A oposição à política da austeridade não é uma luta apenas portuguesa. Veja-se o governo grego que, apesar de ter sido obrigado de forma vergonhosa a aceitar mais austeridade, continua a ser uma voz contra essa política, bem como o governo italiano que nos últimos dias tem levantado a sua voz contra a falta de flexibilidade por parte da CE. O ministro italiano da economia diz que “não pedem nada de novo, apenas coisas que já existem nas regras europeias”. Este momento deve servir também para desmistificar o bicho-papão “Europa”, usado para significar tudo e nada, sendo crucial reformular a política europeia antes que seja tarde de mais. O europeísmo é uma necessidade e a busca de um modelo de desenvolvimento alternativo deve ser feita explorando as possibilidades dentro dos tratados já existentes e, caso não seja possível, alterando-os.

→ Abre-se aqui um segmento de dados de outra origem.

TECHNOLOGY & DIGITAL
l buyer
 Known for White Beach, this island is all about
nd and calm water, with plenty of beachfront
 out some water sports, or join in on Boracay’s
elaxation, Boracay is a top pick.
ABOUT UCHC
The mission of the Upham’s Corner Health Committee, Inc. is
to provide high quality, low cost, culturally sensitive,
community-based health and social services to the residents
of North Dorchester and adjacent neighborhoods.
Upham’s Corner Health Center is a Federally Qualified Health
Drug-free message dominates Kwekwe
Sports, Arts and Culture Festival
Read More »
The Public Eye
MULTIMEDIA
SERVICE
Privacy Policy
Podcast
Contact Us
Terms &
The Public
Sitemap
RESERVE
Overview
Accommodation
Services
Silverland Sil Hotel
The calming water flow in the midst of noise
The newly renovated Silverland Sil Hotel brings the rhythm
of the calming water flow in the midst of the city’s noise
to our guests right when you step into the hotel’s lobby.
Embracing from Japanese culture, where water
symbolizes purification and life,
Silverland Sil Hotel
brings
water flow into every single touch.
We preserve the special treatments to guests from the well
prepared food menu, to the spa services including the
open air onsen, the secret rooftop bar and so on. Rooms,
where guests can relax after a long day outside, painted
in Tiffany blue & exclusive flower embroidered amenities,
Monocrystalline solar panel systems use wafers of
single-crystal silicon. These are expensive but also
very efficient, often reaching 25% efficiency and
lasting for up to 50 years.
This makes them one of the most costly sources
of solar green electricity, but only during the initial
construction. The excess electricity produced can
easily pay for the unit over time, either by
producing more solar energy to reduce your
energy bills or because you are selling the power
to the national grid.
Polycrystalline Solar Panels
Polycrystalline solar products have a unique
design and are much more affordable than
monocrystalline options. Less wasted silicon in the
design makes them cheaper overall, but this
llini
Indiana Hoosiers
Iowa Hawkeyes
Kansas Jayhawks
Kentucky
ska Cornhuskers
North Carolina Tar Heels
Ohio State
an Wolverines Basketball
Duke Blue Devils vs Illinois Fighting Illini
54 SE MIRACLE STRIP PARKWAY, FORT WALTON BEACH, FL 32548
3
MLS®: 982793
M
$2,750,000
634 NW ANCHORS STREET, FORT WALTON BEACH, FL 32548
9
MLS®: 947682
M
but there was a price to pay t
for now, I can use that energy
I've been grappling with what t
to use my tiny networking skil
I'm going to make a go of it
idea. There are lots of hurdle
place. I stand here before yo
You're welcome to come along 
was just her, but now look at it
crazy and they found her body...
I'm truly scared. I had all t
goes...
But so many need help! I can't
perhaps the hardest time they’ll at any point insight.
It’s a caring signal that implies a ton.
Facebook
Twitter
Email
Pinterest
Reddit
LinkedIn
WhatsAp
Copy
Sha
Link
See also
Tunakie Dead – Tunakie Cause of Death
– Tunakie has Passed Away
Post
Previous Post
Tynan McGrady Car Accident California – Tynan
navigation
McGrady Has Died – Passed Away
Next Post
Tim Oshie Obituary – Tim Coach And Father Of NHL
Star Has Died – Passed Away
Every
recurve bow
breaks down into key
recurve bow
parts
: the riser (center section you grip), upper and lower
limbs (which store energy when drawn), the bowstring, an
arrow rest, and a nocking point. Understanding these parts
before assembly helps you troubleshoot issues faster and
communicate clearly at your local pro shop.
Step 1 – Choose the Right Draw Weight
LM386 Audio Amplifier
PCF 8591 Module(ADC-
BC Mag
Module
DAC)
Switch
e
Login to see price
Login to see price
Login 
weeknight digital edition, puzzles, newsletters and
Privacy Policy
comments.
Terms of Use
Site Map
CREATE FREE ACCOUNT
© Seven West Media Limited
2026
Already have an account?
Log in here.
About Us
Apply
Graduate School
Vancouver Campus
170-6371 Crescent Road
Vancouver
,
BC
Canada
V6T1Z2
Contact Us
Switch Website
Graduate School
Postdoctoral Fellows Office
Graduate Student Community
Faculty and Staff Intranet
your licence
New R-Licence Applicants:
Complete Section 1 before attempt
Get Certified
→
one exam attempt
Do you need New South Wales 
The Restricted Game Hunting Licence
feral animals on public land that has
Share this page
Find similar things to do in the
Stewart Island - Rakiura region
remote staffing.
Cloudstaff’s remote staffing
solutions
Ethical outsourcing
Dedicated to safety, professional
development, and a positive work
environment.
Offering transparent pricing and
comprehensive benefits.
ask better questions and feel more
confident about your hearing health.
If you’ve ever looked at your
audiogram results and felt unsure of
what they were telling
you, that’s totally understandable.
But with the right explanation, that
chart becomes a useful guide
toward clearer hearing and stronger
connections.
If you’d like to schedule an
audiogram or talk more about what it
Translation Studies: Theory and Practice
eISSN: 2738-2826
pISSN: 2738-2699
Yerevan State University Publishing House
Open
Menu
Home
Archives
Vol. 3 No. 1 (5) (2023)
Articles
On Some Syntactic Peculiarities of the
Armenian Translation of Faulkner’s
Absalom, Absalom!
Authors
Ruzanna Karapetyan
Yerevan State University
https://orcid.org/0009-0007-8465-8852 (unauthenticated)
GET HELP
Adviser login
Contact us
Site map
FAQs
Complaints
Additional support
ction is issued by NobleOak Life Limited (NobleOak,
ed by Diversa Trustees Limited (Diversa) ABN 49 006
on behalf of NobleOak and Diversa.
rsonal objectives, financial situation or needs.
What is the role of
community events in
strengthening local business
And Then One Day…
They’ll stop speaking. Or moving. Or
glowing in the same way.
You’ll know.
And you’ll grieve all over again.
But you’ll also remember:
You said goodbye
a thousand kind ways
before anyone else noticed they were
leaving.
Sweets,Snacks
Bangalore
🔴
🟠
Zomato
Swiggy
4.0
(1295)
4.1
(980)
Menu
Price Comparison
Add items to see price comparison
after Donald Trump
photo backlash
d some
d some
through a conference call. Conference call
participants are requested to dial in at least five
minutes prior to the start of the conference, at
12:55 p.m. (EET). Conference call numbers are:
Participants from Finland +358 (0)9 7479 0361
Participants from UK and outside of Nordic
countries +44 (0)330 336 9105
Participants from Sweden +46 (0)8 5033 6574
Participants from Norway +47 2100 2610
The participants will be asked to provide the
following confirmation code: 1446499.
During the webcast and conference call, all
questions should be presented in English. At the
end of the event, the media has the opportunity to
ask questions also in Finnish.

Durante demasiado tempo tem a “Europa” sido usada como a causa de todos os males, seja por uma certa parte da esquerda que preferiu abdicar da luta pela reformulação do projecto europeu, seja por uma parte da direita que busca na “Europa” um justificativo para as suas opções ideológicas que apenas têm prejudicado Portugal. Os ex-governantes do PSD e CDS bem podem apregoar o seu patriotismo e usar o emblema à lapela mas este será sempre de plástico, que era mais barato.